(GIVEN DATA Opens)
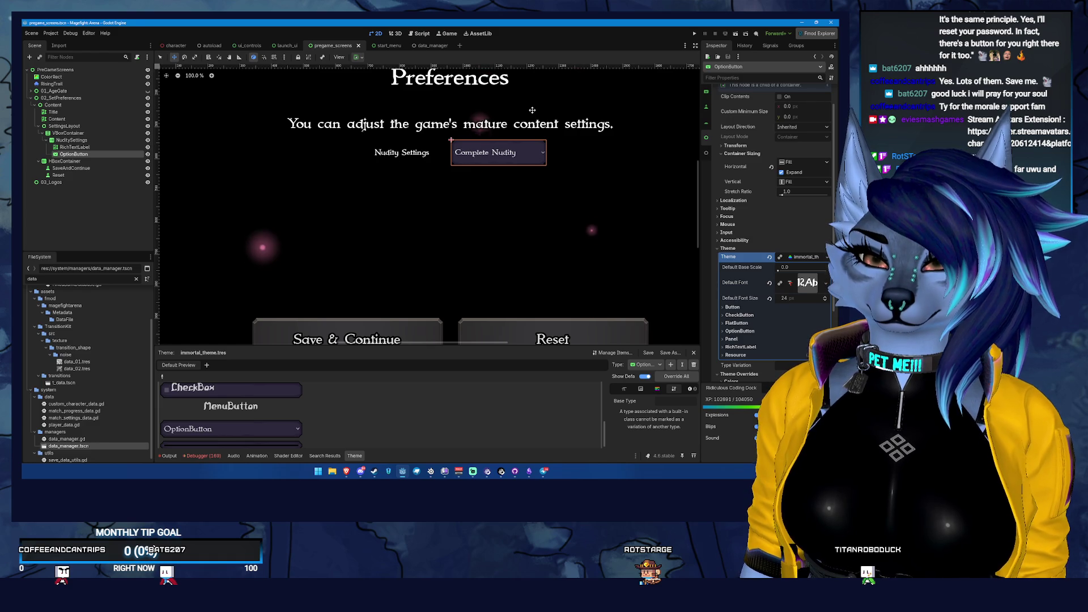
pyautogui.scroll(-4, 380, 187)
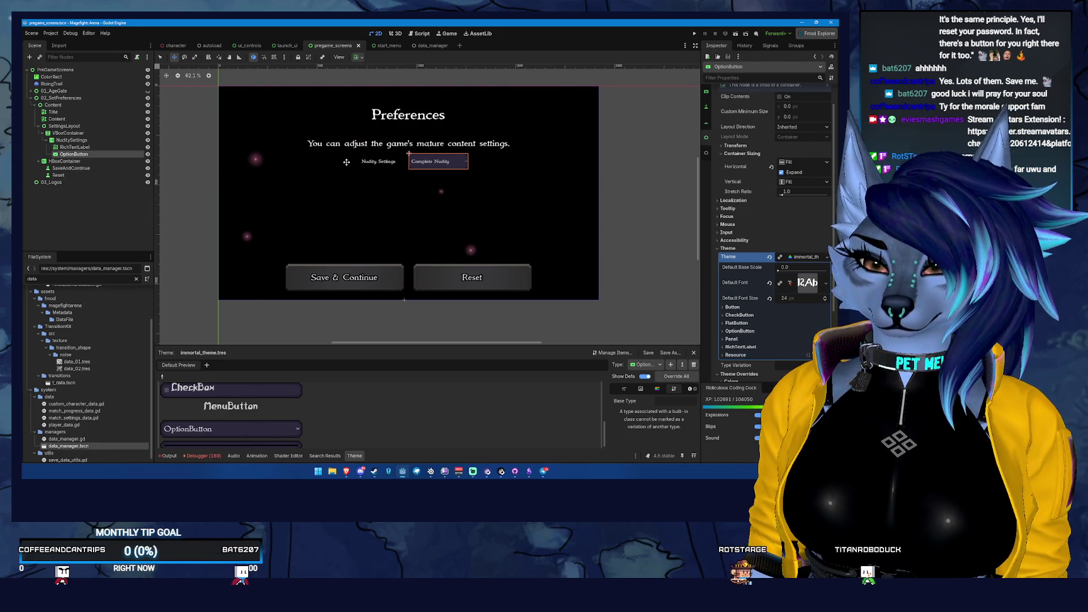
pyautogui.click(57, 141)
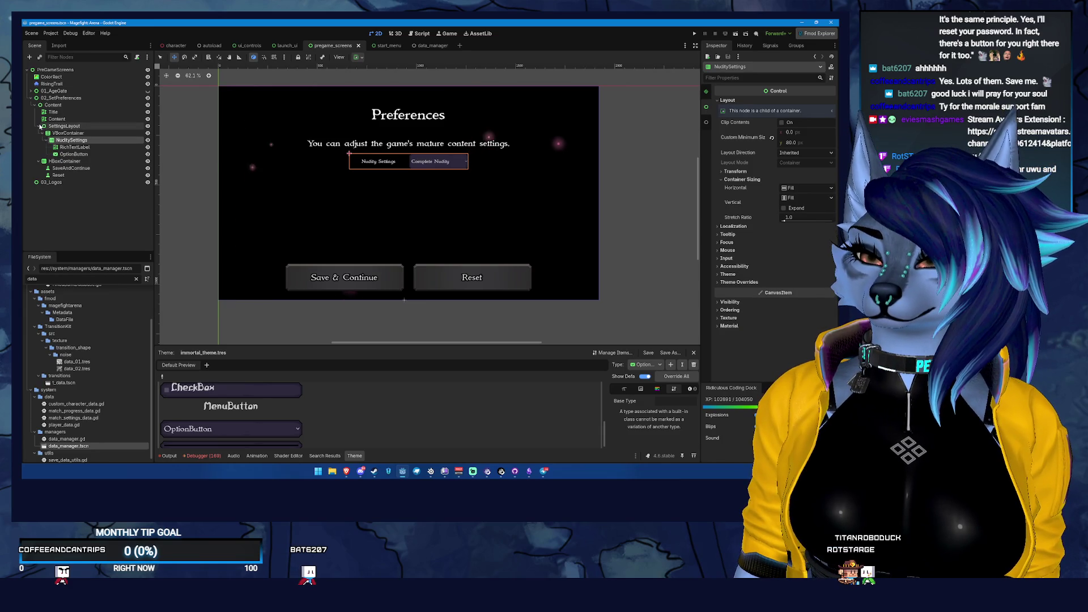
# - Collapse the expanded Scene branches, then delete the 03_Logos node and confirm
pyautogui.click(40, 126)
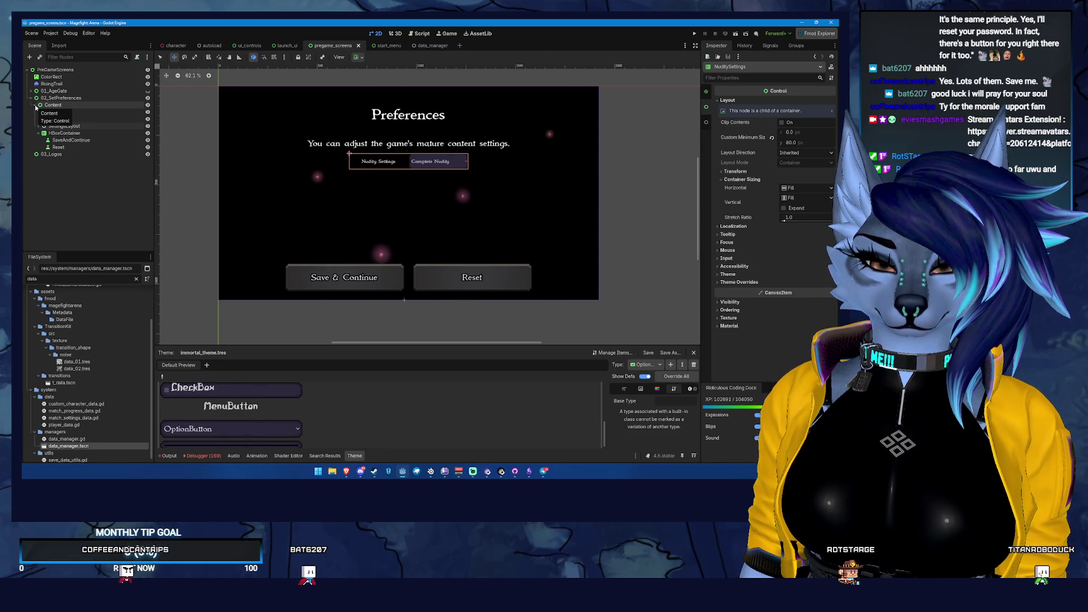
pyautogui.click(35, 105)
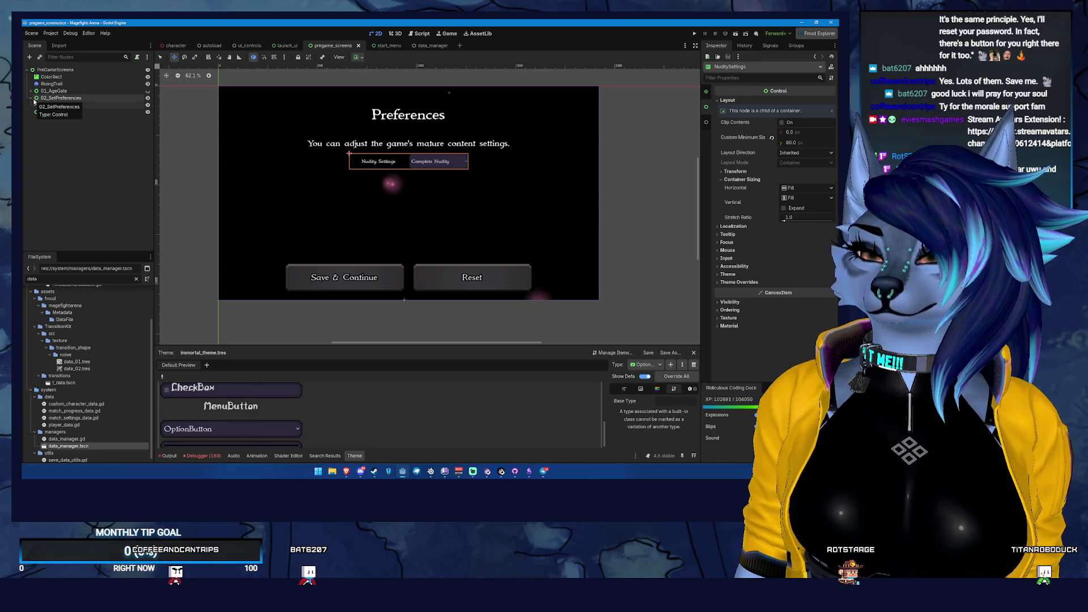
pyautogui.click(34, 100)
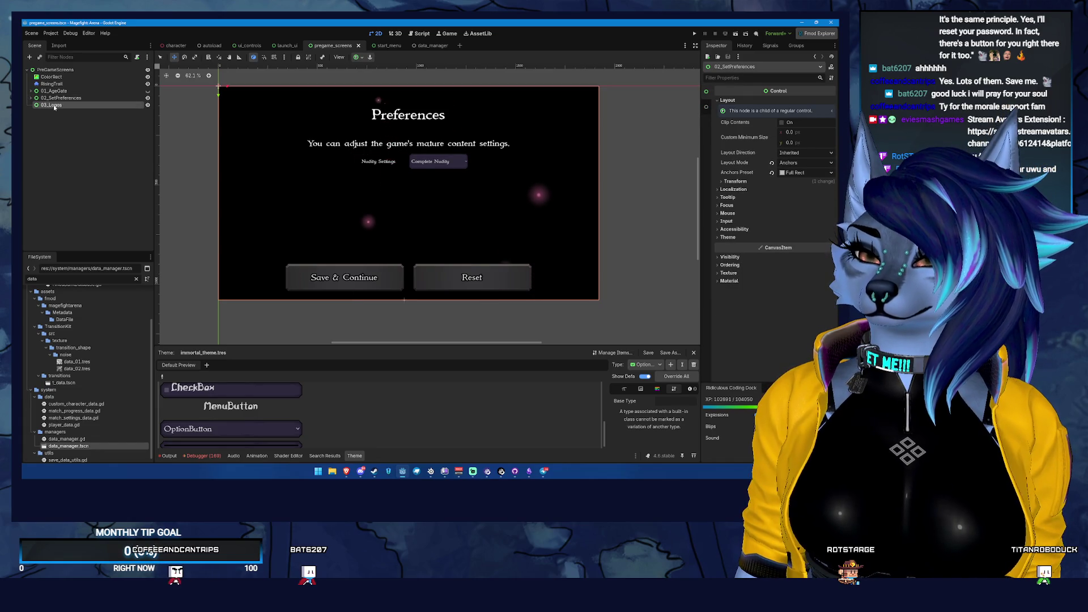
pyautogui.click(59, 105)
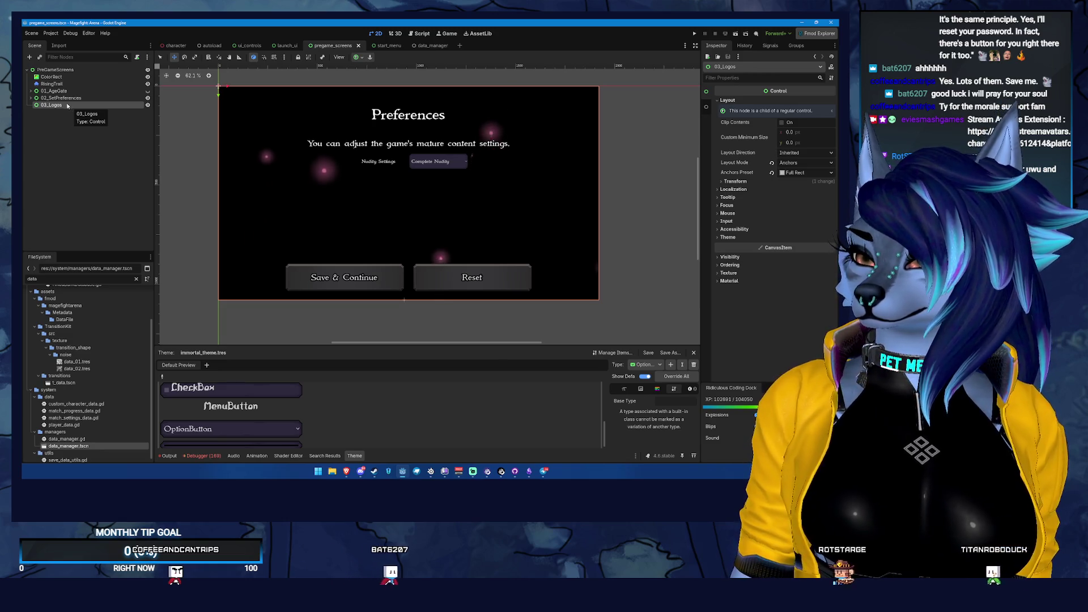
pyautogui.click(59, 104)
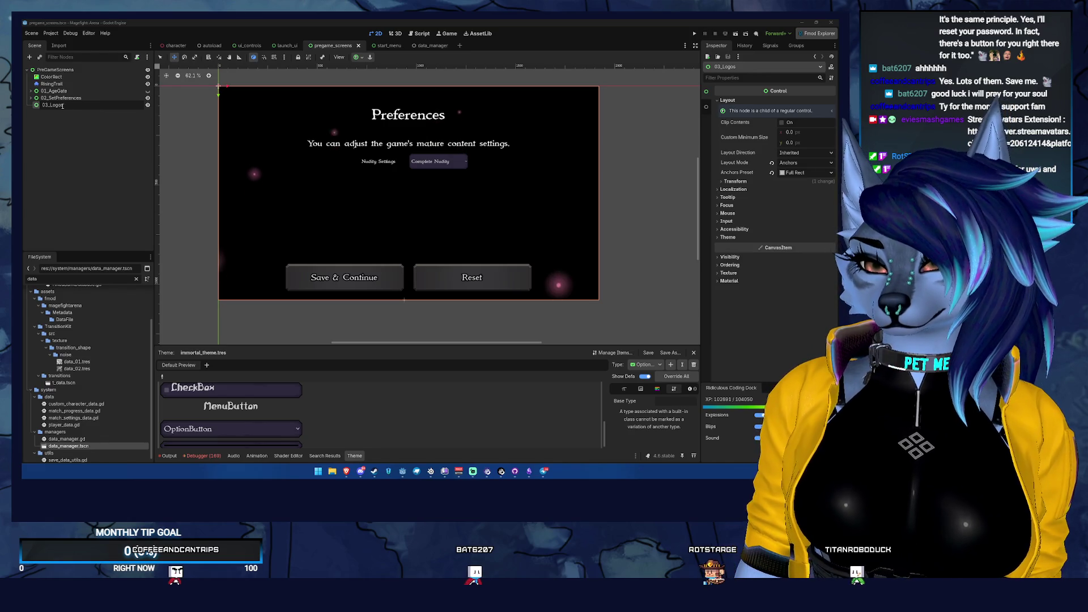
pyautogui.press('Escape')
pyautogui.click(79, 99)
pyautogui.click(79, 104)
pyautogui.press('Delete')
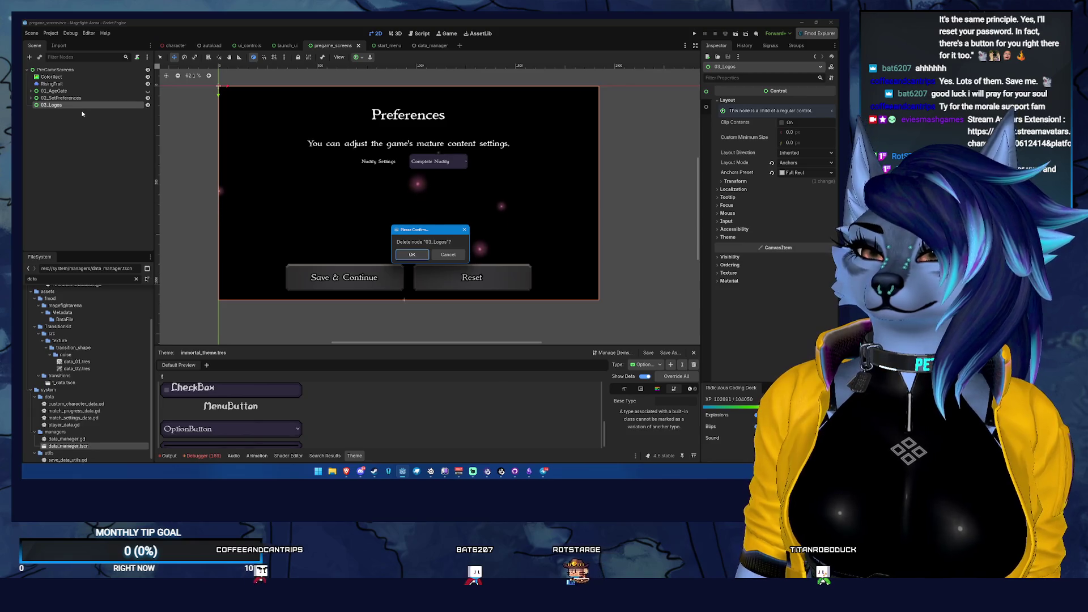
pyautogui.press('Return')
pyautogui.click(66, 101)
(GIVEN DATA Closes)
YOUR OBJECTIVE:
Search the lines above for the string "click", then show every one that has it.

EXPECTED ANSWER:
pyautogui.click(57, 141)
pyautogui.click(40, 126)
pyautogui.click(35, 105)
pyautogui.click(34, 100)
pyautogui.click(59, 105)
pyautogui.click(59, 104)
pyautogui.click(79, 99)
pyautogui.click(79, 104)
pyautogui.click(66, 101)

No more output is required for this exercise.